Cham told me that ONOFF was a “lifestyle brand,” one that wanted to preach the message of being a golfer whether you are on the course or off the course. That really struck a chord with me because I have observed in recent years that our Tour heroes (some of them) will do what they can to distance themselves from the game when they step off the 18th green. T-shirts in the airport, tattoos in discreet places, tailgating on Saturdays, in the parking lot at fill-in-the-blank State hours before game time. Golf is their job but not their life. That’s all foreign to Tario Cham.

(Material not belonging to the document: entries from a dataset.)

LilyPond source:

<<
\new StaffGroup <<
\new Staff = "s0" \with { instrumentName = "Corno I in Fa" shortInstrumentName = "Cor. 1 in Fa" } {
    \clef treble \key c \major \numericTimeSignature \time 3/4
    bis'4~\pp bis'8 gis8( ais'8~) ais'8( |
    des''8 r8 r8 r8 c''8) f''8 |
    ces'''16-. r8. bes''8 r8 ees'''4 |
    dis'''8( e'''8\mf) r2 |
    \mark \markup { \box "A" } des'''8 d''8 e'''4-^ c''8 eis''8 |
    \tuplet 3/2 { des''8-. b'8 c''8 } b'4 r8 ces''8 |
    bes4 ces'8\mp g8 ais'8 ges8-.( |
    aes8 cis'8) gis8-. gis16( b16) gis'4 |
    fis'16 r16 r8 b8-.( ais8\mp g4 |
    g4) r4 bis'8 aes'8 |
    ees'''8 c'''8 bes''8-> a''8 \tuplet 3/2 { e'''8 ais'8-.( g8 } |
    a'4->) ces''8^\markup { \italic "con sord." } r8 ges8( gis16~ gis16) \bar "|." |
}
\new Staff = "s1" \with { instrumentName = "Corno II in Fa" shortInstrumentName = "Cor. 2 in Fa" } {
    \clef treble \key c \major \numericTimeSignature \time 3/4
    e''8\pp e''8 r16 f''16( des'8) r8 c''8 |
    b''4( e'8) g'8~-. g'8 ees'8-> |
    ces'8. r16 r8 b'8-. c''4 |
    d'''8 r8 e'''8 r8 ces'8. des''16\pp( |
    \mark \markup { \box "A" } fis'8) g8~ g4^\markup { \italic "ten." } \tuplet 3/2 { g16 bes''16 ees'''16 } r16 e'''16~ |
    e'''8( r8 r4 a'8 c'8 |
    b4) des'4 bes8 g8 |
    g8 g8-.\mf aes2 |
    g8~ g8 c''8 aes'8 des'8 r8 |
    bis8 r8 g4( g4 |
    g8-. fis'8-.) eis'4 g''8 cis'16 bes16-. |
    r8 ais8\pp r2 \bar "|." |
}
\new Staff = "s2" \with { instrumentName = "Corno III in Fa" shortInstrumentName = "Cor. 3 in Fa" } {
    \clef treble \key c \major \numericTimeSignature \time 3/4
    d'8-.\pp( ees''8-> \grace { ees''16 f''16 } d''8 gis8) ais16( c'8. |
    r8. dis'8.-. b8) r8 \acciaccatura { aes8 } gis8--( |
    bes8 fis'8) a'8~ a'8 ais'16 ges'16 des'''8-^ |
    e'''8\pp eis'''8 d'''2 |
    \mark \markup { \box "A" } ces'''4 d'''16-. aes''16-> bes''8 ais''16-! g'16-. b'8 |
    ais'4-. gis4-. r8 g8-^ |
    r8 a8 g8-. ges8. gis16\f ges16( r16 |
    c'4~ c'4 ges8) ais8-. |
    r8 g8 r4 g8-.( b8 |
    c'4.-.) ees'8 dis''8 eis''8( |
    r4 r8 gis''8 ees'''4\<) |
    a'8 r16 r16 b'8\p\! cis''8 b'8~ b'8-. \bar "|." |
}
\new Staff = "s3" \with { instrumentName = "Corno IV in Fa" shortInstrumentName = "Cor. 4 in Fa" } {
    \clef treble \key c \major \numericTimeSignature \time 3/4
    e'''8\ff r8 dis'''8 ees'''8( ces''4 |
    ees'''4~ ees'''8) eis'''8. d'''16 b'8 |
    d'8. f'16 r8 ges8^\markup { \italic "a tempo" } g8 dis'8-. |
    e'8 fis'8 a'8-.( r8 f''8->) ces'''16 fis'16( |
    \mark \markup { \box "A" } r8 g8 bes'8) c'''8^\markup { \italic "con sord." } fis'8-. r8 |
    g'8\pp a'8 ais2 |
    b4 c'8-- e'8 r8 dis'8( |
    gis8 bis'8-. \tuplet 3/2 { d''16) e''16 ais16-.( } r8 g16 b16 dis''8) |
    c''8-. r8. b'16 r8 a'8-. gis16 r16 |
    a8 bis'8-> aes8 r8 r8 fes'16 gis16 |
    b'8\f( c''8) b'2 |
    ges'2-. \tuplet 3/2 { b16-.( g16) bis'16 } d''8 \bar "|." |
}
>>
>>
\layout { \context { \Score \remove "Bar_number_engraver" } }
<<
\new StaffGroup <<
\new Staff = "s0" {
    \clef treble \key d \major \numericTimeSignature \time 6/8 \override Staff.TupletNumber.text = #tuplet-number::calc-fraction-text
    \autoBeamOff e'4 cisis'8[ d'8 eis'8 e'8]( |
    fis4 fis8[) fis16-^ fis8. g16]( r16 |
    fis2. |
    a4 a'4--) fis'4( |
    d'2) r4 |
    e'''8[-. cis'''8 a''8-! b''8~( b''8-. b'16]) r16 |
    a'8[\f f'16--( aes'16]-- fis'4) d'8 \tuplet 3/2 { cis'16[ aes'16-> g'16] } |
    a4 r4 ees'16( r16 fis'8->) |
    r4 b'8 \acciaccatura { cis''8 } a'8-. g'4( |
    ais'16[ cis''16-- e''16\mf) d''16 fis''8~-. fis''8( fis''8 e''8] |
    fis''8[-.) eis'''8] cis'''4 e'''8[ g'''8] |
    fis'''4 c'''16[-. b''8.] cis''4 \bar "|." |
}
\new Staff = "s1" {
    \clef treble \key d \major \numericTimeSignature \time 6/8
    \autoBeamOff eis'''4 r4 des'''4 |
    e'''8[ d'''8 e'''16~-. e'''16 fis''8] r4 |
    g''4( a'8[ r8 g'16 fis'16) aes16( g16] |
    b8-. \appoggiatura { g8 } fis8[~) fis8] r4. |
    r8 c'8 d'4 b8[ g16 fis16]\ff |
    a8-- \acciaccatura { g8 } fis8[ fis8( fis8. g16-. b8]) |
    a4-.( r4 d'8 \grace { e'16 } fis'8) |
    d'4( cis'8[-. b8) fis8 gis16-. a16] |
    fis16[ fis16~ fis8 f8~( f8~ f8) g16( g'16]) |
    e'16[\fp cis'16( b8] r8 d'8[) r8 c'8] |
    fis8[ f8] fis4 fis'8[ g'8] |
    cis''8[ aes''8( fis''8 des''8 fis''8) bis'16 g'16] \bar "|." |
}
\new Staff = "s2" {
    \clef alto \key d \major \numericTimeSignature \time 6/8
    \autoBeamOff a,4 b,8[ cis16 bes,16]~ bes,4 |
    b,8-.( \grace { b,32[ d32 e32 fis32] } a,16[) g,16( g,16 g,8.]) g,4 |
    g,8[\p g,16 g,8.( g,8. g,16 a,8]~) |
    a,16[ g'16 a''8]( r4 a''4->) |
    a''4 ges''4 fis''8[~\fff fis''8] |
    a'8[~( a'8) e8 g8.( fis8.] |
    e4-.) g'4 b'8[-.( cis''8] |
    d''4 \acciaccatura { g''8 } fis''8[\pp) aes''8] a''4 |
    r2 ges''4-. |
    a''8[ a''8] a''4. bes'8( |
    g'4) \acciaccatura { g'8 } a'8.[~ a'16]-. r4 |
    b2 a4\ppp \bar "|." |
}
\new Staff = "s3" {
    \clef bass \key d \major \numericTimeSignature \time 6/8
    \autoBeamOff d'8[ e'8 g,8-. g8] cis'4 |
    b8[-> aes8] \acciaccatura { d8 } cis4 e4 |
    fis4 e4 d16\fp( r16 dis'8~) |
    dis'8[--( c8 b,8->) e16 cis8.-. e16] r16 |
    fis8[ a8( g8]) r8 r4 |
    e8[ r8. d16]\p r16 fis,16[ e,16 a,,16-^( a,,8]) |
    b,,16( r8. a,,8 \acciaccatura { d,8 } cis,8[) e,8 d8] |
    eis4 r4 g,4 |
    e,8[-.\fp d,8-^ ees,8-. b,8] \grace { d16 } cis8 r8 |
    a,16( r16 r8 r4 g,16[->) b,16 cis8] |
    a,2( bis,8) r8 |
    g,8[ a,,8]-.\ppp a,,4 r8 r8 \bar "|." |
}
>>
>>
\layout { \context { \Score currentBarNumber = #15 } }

“Our motto is ‘Golf matters,’” he told me. “We believe golf is about having fun, trying hard, playing by the rules, having good sportsmanship, loving nature.” He was rattling off this list, and I think I might have missed an attribute or two. His smile never died.

“How did you do that?” I asked. There was something almost poetic — certainly timeless — about what he said and the passion with which he said it.

“I wrote it!” Cham said.

We spoke of various other things. He said the different manufacturers from Japan all got along well. No fist fights. Not even close. Japanese korma. Italian beer. Clean Indoor Air Act smoking.

“We all try to learn from each other,” he said. “We all use each other’s products. We’re all doing the same thing. Japan is a small country. We’re trying to take our Japanese golf products and find homes for them elsewhere in the world. We’re selling our technology, our commitment to excellence. Made in Japan!”